[Stored data]
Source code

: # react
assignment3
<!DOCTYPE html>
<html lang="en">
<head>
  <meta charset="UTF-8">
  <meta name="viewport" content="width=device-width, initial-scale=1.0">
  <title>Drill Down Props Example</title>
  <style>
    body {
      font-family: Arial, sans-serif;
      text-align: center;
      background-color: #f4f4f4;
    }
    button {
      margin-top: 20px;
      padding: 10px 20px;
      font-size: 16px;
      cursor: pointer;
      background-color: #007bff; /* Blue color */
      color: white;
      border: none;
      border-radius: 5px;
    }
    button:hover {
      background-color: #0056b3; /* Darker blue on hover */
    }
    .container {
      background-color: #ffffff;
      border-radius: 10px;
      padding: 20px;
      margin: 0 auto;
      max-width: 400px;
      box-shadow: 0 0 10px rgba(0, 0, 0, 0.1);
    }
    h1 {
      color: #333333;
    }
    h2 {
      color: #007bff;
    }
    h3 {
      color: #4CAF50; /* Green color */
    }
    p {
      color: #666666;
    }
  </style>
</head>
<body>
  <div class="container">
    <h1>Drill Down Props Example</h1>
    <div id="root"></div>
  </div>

---

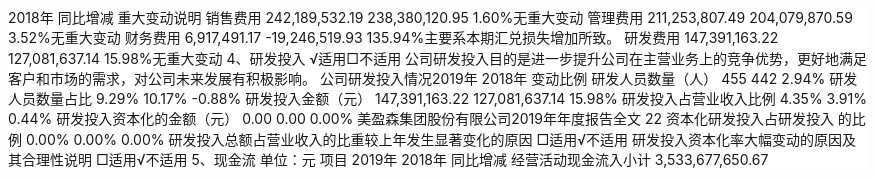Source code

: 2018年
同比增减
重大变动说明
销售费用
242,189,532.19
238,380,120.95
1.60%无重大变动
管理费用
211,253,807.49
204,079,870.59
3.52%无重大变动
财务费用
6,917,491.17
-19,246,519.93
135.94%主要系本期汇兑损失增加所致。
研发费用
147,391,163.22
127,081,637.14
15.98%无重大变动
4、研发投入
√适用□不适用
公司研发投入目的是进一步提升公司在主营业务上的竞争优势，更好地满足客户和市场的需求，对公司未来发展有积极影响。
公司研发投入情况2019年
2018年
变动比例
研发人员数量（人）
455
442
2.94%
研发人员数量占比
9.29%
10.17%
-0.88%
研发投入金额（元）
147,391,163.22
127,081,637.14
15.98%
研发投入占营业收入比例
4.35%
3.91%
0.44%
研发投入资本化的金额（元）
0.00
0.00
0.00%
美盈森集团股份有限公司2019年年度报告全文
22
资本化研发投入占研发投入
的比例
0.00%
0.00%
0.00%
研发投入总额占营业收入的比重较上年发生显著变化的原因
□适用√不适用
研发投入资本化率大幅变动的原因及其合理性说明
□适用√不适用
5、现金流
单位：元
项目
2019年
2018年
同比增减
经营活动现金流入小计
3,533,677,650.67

Exercise objective:
Which lines above contain the string "hover" with the same capitalization? Report each of those lines in full.

Output of the exercise:
    button:hover {
      background-color: #0056b3; /* Darker blue on hover */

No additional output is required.